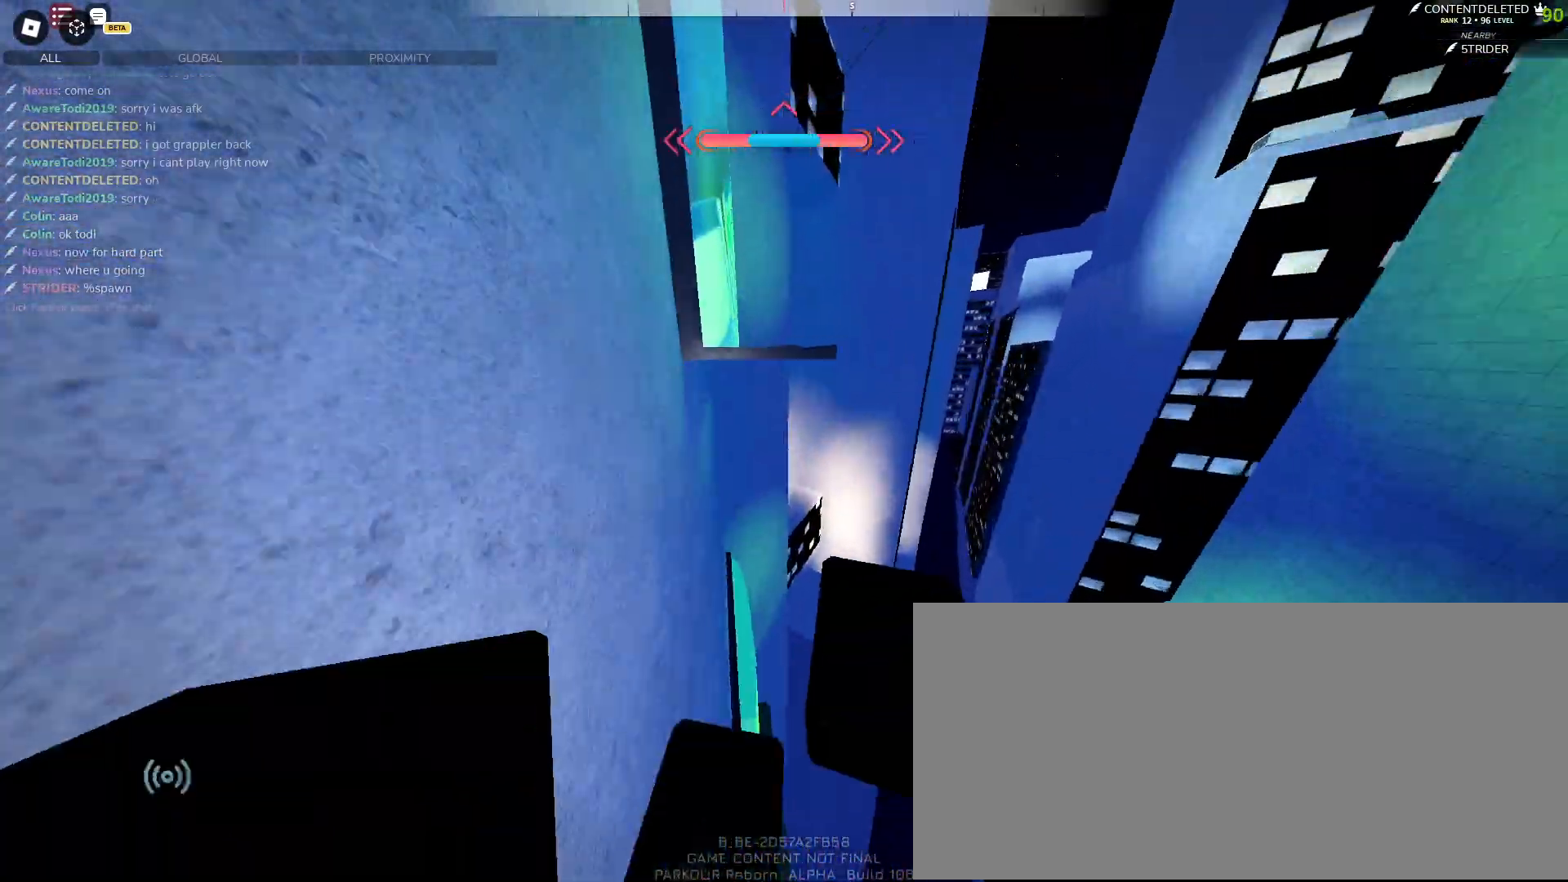
{"keys": ["w"], "mouse": [], "events": [[67, "w", "up"], [100, "mouse_left", "down"], [183, "mouse_left", "up"], [183, "space", "down"], [283, "space", "up"], [350, "w", "down"], [400, "a", "up"]]}
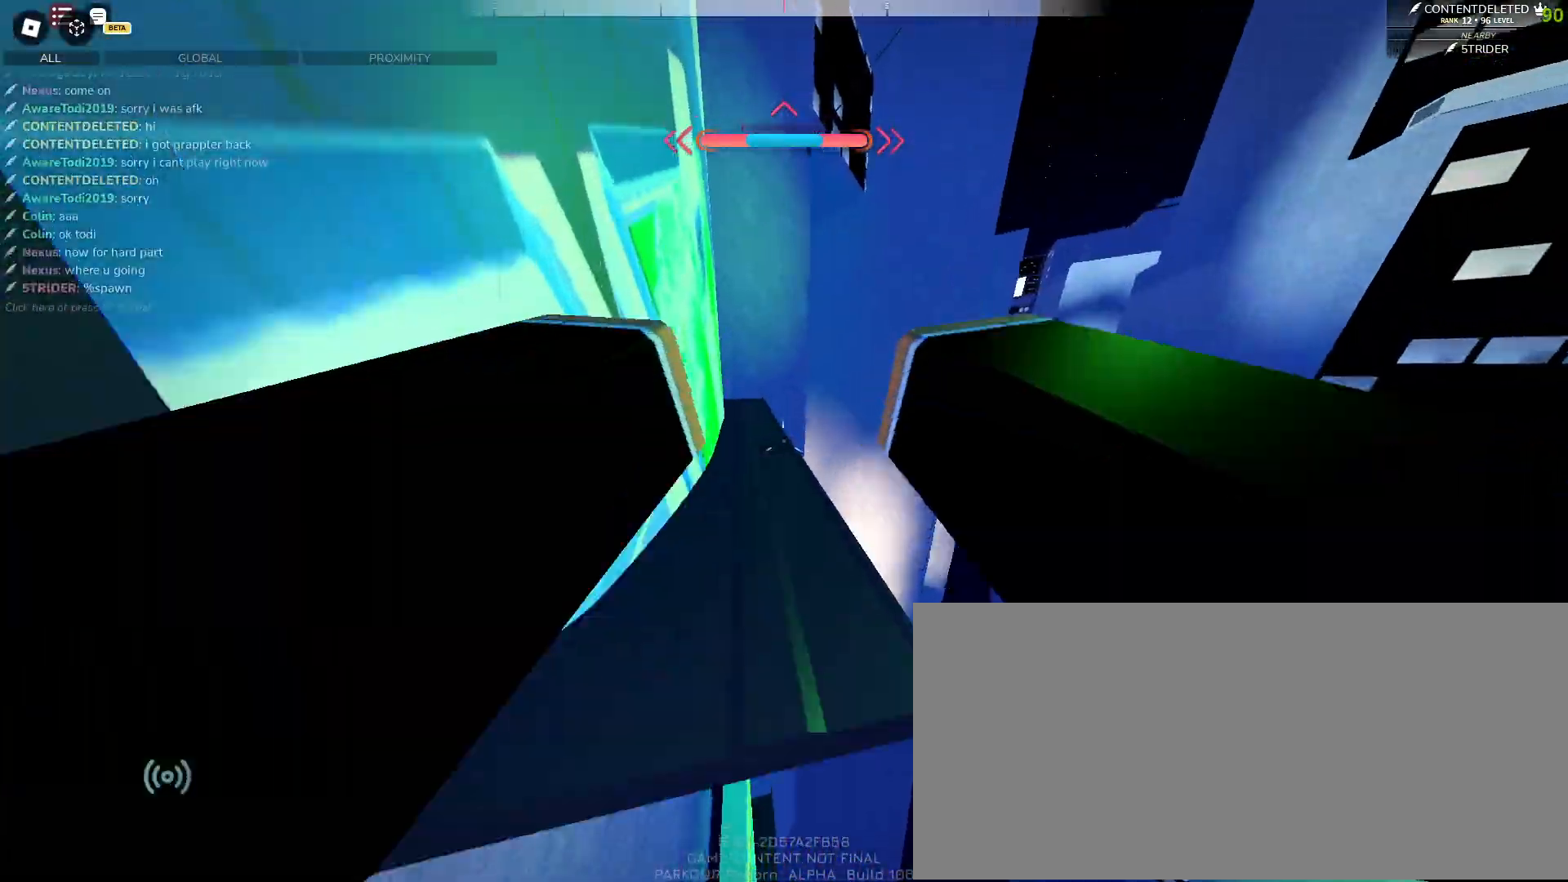
{"keys": ["w"], "mouse": [], "events": [[33, "space", "down"], [150, "space", "up"]]}
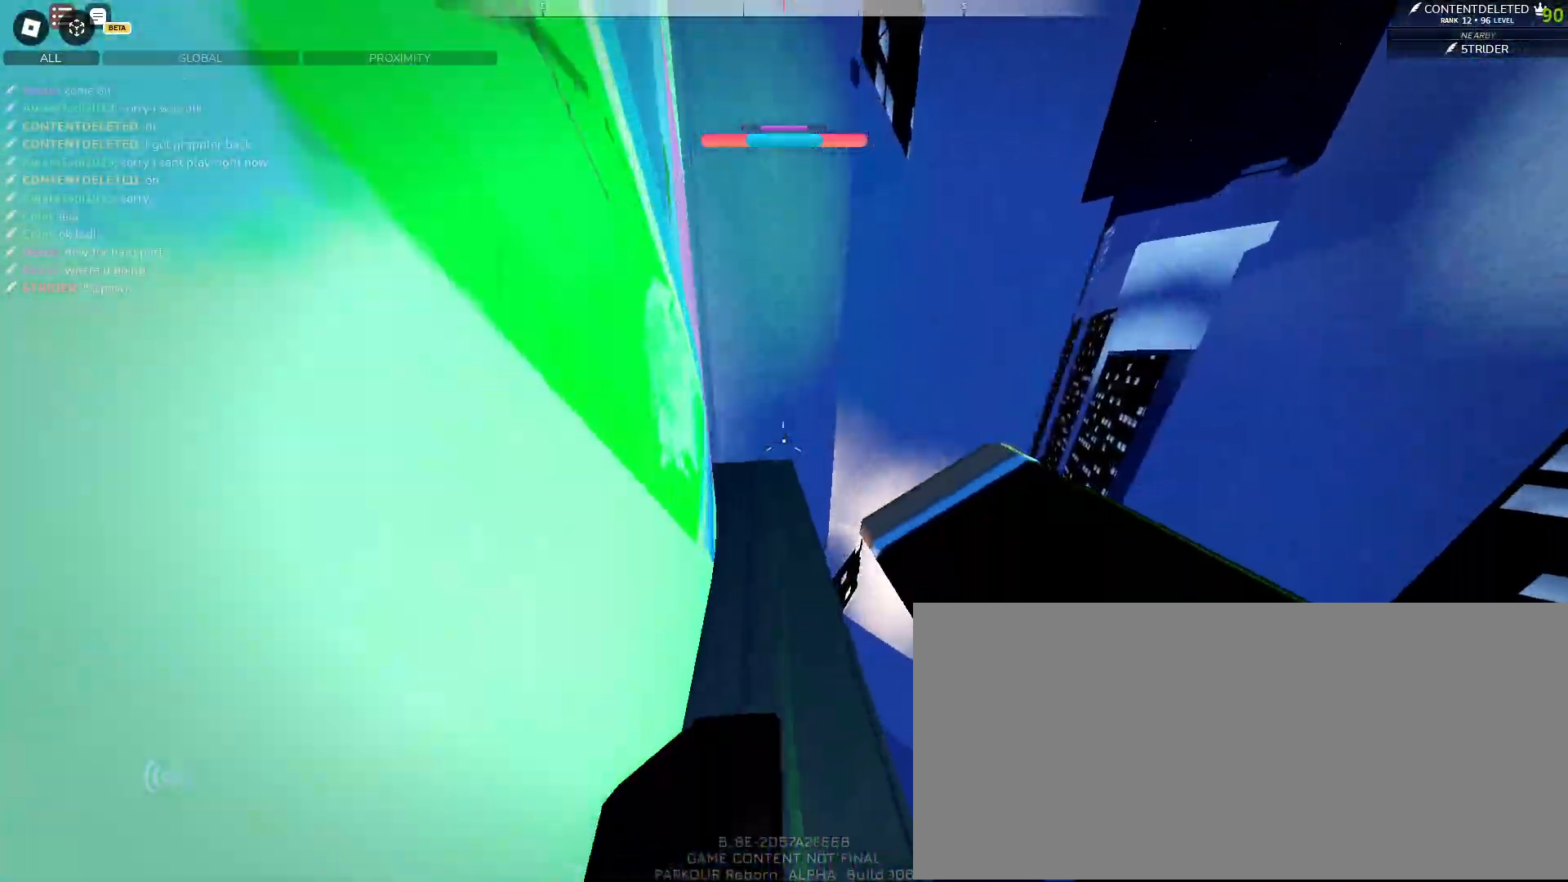
{"keys": ["a", "w"], "mouse": [], "events": [[50, "d", "down"], [83, "w", "up"], [250, "space", "down"], [367, "space", "up"], [400, "a", "down"], [433, "d", "up"], [483, "w", "down"]]}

++++++++

Problem – Exactly as given, transcribe every line of the data, but not its images.

Completed exercise –
{"keys": ["w"], "mouse": [], "events": [[67, "w", "up"], [100, "mouse_left", "down"], [183, "mouse_left", "up"], [183, "space", "down"], [283, "space", "up"], [350, "w", "down"], [400, "a", "up"]]}
{"keys": ["w"], "mouse": [], "events": [[33, "space", "down"], [150, "space", "up"]]}
{"keys": ["a", "w"], "mouse": [], "events": [[50, "d", "down"], [83, "w", "up"], [250, "space", "down"], [367, "space", "up"], [400, "a", "down"], [433, "d", "up"], [483, "w", "down"]]}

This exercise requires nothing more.